La lettre du secrétaire général de l'OPEP a suscité une vague d'hostilité parmi les défenseurs de l'environnement et partisans d'un discours fort sur l'élimination progressive des énergies fossiles. Certains commentaires perçoivent un sentiment de panique de la part des pays de l'OPEP. La polémique de la lettre de son secrétaire général ravive le rapport de force à l’œuvre dans les négociations entre les quelque 200 pays présents ou représentés à quelques jours de la date officielle de clôture de la conférence climatique à Dubaï prévue mardi 12 décembre. 

"L'Union européenne va s'aligner avec de nombreux autres, une grande majorité de parties à cette conférence, pour s'assurer que nous obtiendrons un résultat significatif et productif sur la sortie des énergies fossiles, la transition énergétique, tout en assurant l'accès à l'énergie pour tous", a déclaré la ministre espagnole de la Transition écologique Teresa Ribera, dont le pays assure la présidence semestrielle du Conseil de l'Union européenne.

Le ministre canadien de l'Environnement Steven Guilbeault, qui joue un rôle clef dans les discussions, a pour sa part fait preuve de plus d'optimisme, disant à l'AFP être "assez confiant" dans le fait d'avoir une mention des énergies fossiles dans le texte final.

"C’est une conversation qui va durer encore quelques jours. Différents groupes se parlent, discutent, essaient de comprendre sur quoi on pourrait réussir à s’entendre mais c’est encore assez embryonnaire comme discussion", a-t-il expliqué.

Le dernier projet d'accord propose des formules inédites sur les énergies fossiles. Cinq options sont désormais proposées, dont celle de n'avoir "aucun texte" - rien sur le sujet - ou encore "une sortie des énergies fossiles alignée sur les meilleures connaissances scientifiques disponibles". 

Leur sort est aussi mentionné dans le passage qui appelle à un triplement de la capacité des énergies renouvelables dans le monde d'ici à 2030. 

Les ministres espagnole et française réagissent à la lettre de l'OPEP 

La ministre espagnole de la Transition écologique Teresa Ribera a dénoncé samedi la position "répugnante" de l'Opep "de s'opposer à ce qu'on mette la barre là où elle doit être" sur le climat.
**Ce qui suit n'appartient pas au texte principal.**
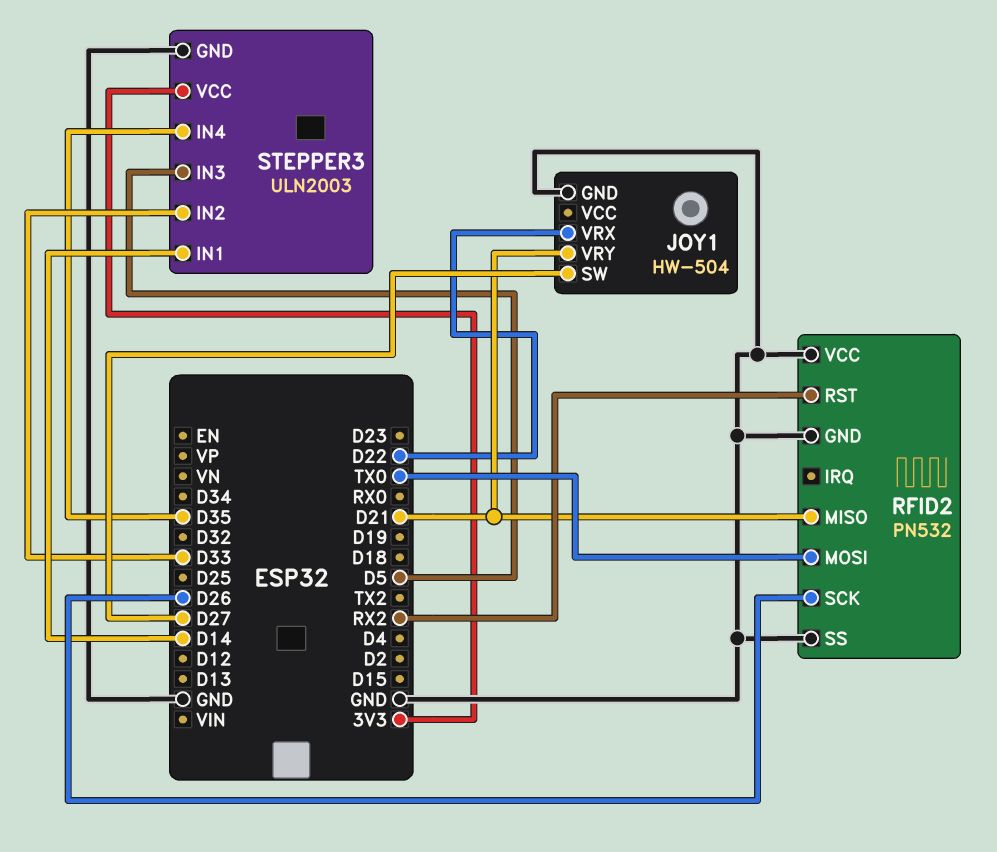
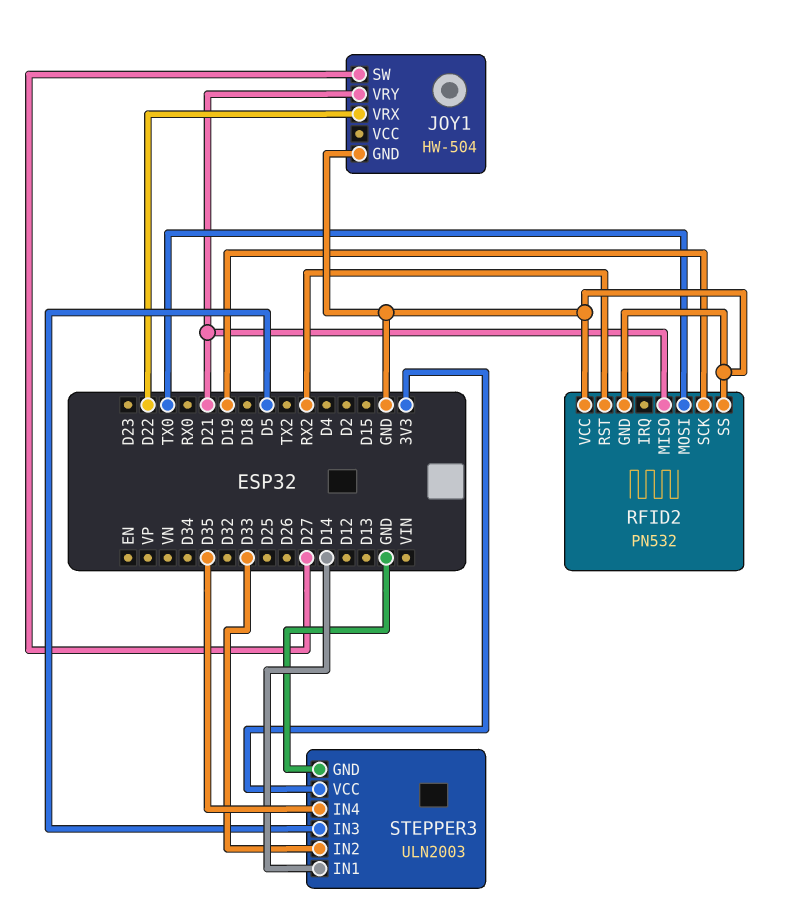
RFID2 pin SCK: D26 -> D19

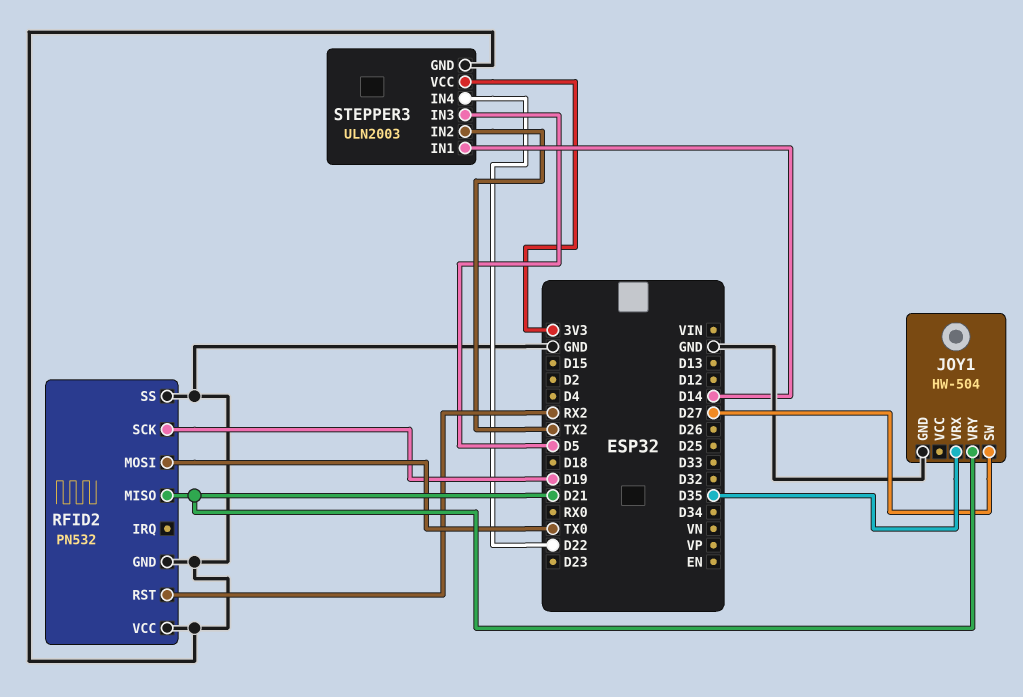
JOY1 pin VRX: D22 -> D35
STEPPER3 pin IN2: D33 -> TX2
STEPPER3 pin IN4: D35 -> D22

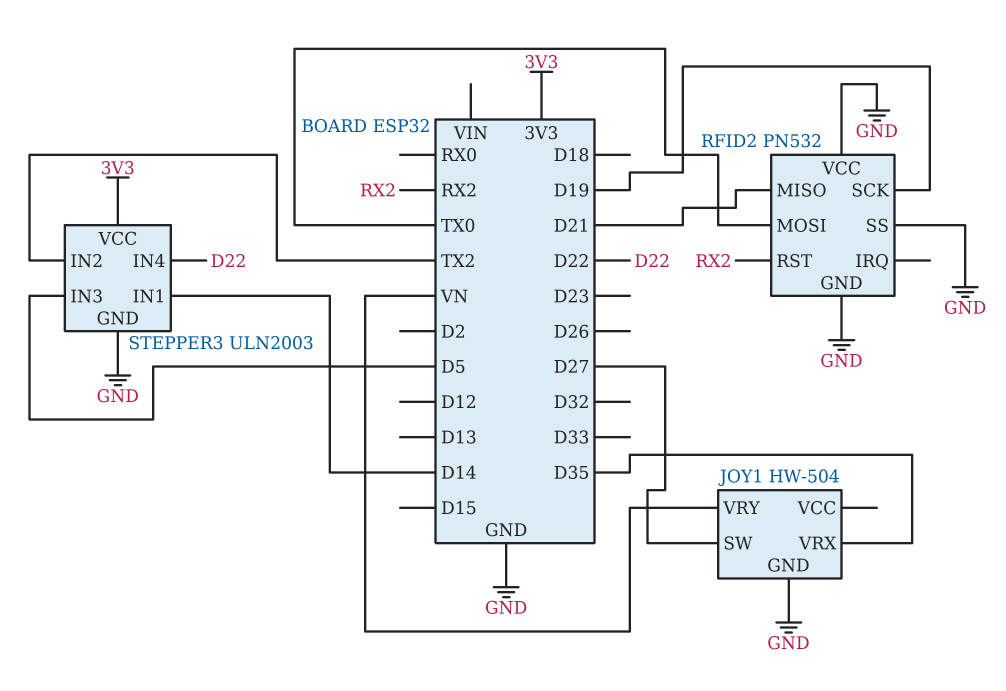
JOY1 pin VRY: D21 -> VN

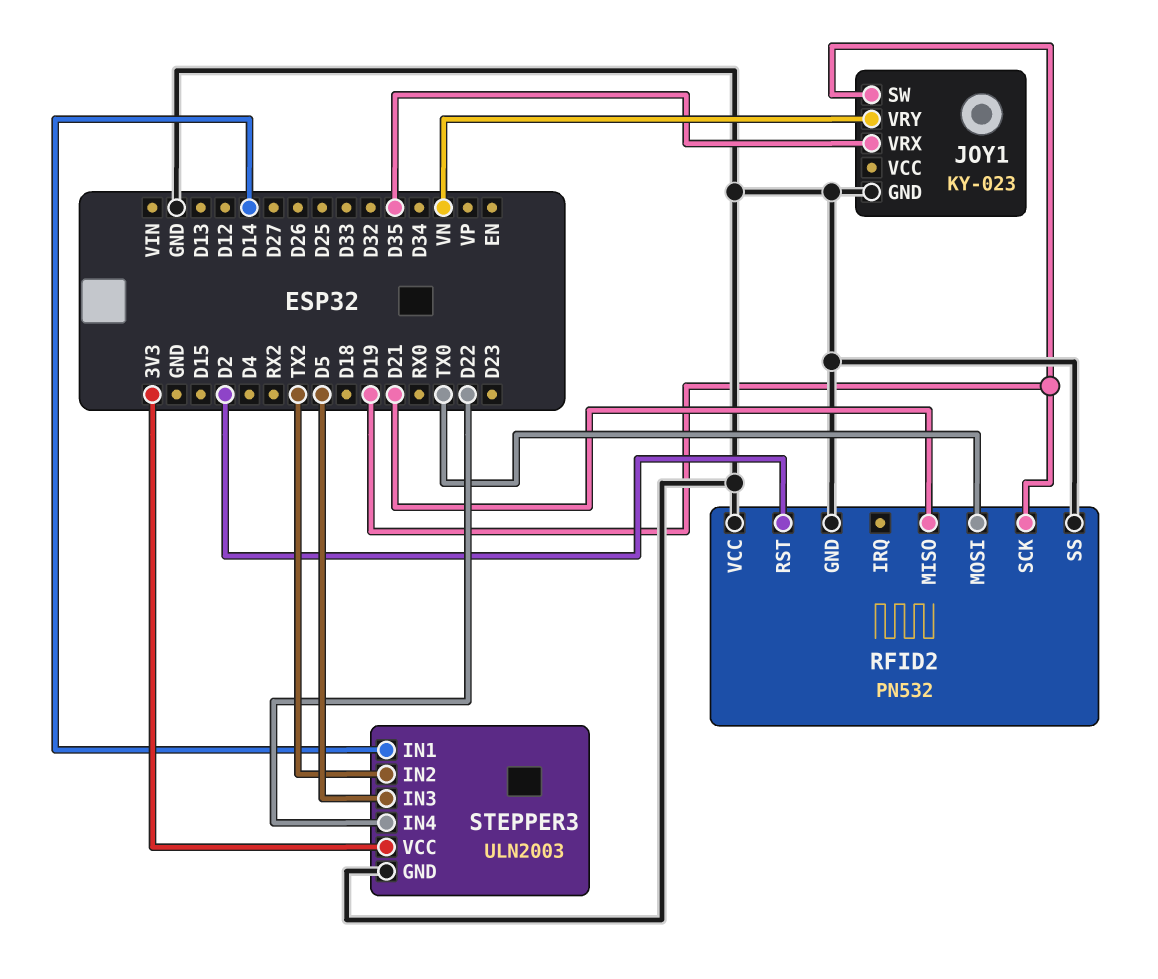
JOY1: HW-504 -> KY-023
JOY1 pin SW: D27 -> D19
RFID2 pin RST: RX2 -> D2

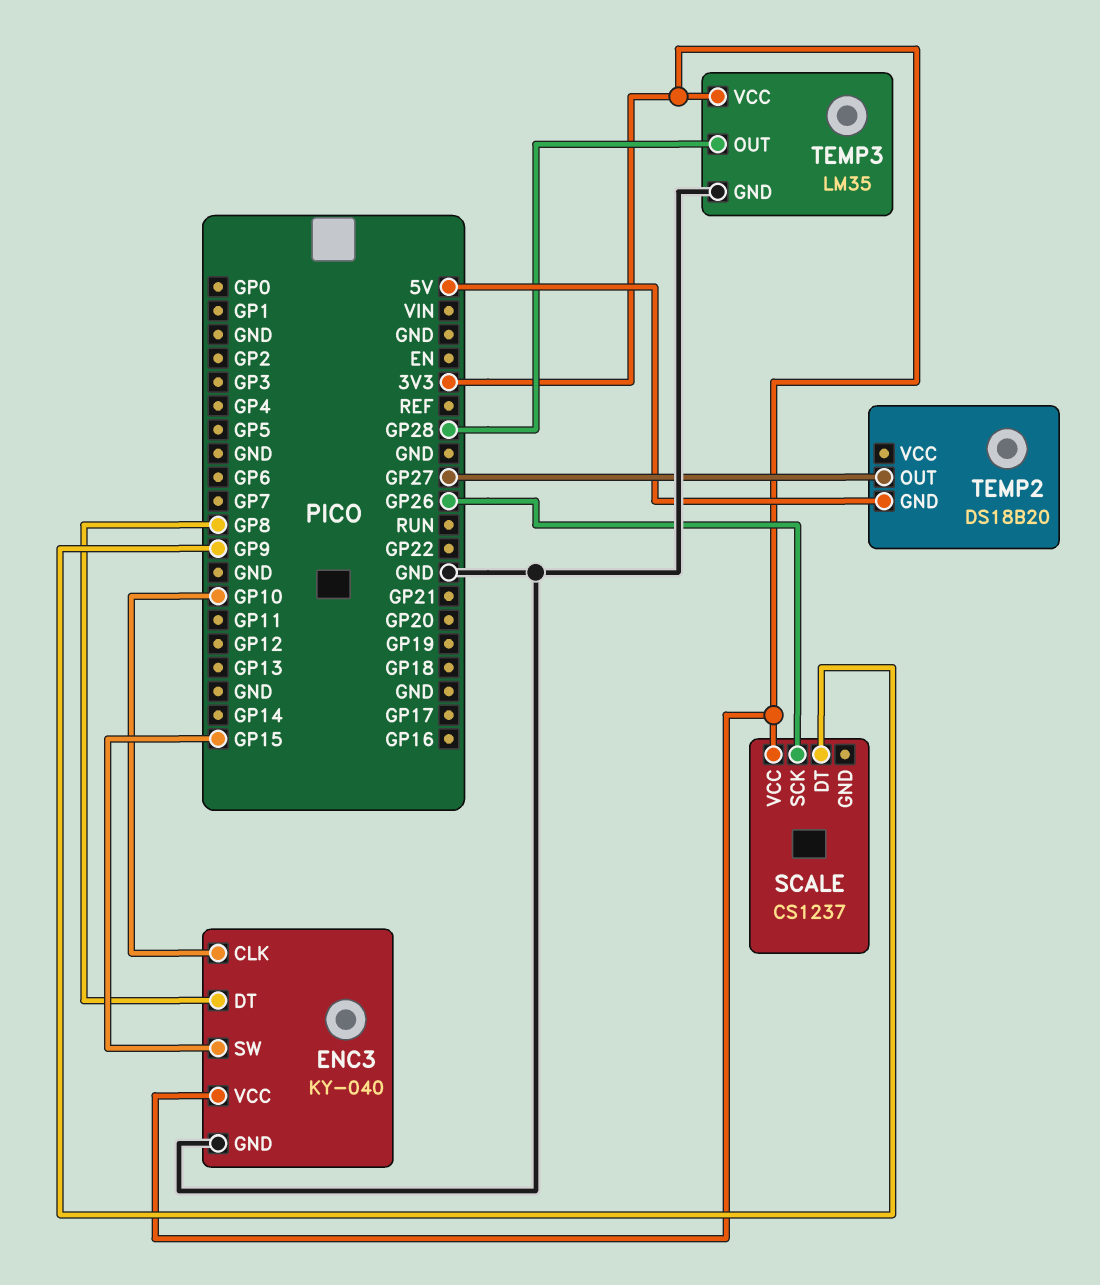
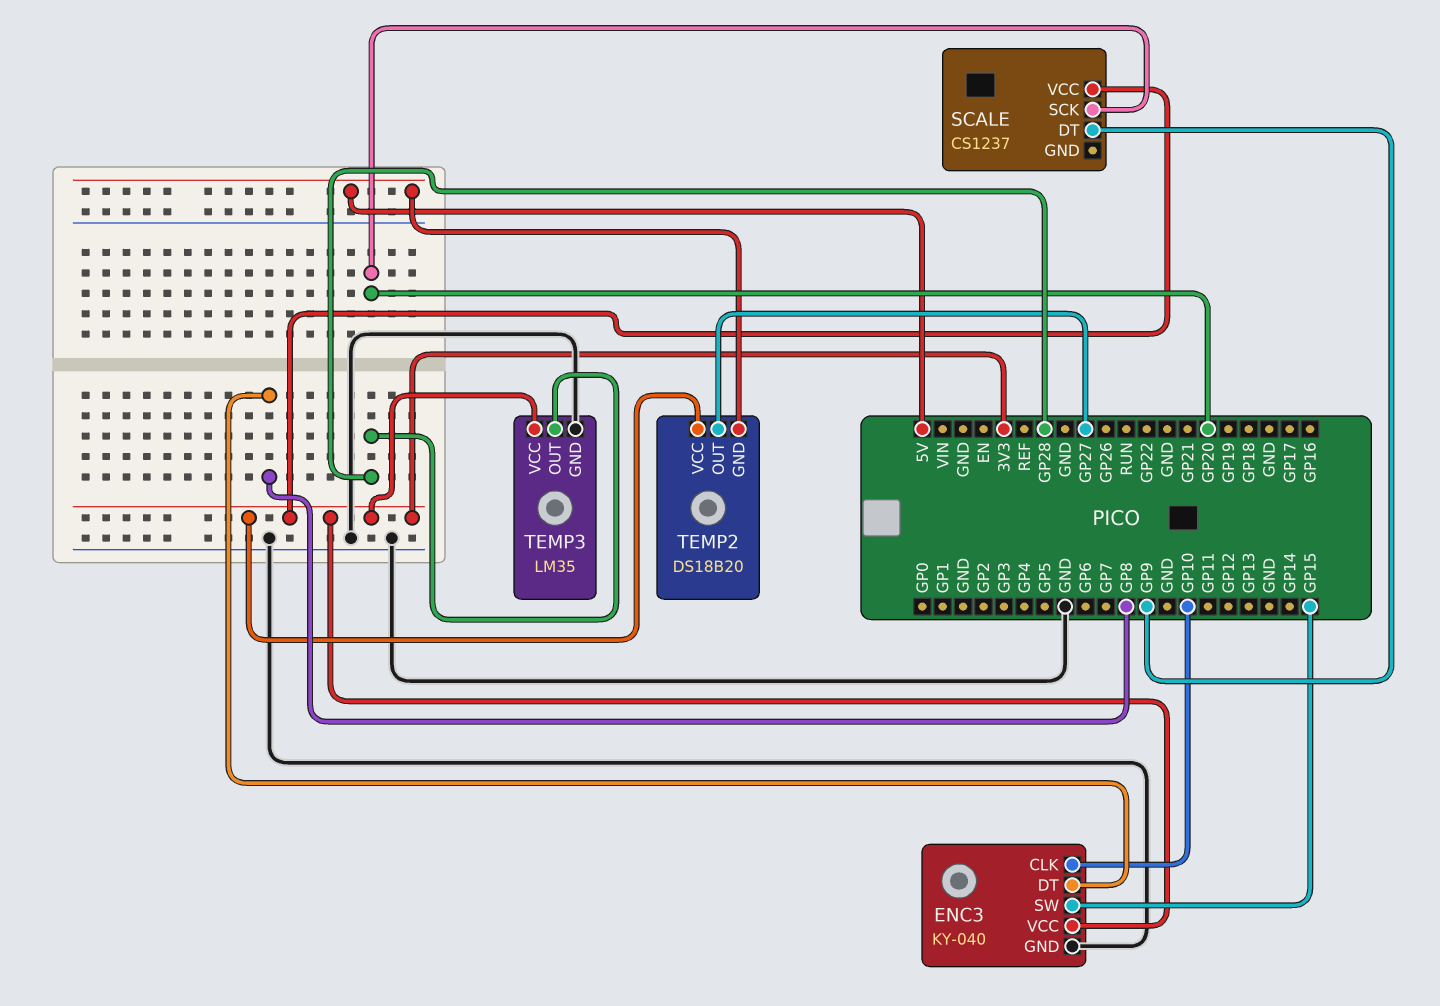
SCALE pin SCK: GP26 -> GP20
TEMP2 pin VCC: none -> 3V3

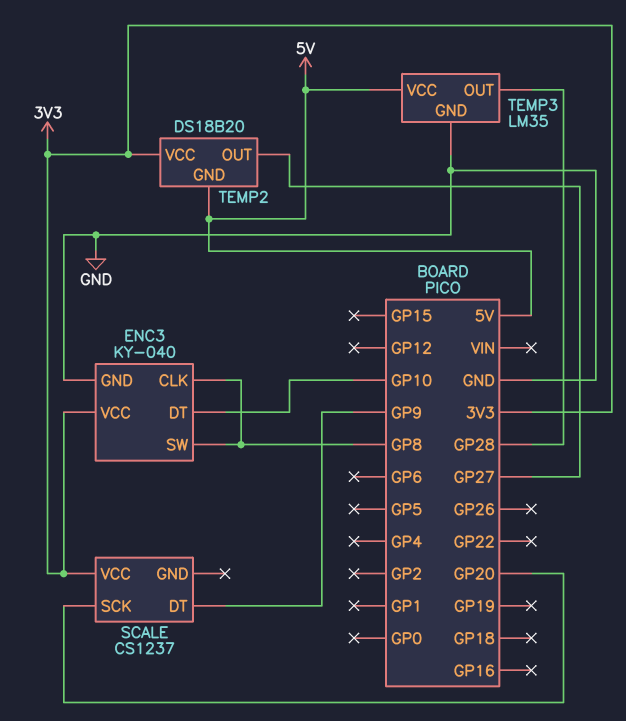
ENC3 pin CLK: GP10 -> GP8
ENC3 pin DT: GP8 -> GP10
ENC3 pin SW: GP15 -> GP8
TEMP3 pin VCC: 3V3 -> 5V

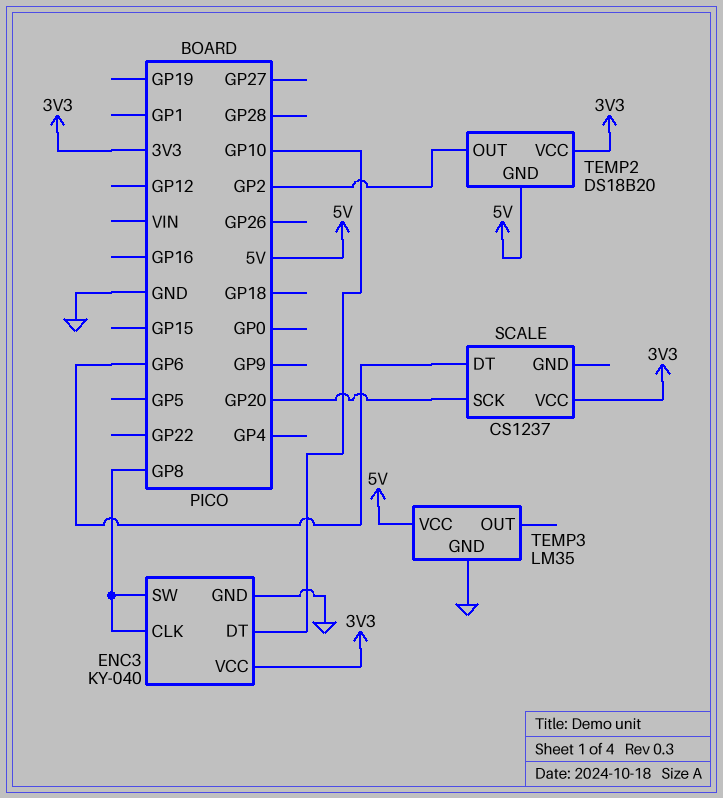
SCALE pin DT: GP9 -> GP6
TEMP2 pin OUT: GP27 -> GP2
TEMP3 pin OUT: GP28 -> none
La ministre française de la Transition énergétique Agnès Pannier-Runacher s'est aussi dite "stupéfaite" et "en colère". "La position de l’OPEP met en péril les pays les plus vulnérables et les populations les plus pauvres qui sont les premières victimes de cette situation", a-t-elle ajouté. "Je compte sur la présidence de la COP pour ne pas se laisser impressionner par ces déclarations et pour porter un accord qui affirme un objectif clair de de sortie des énergies fossiles", a aussi affirmé Mme Pannier-Runacher.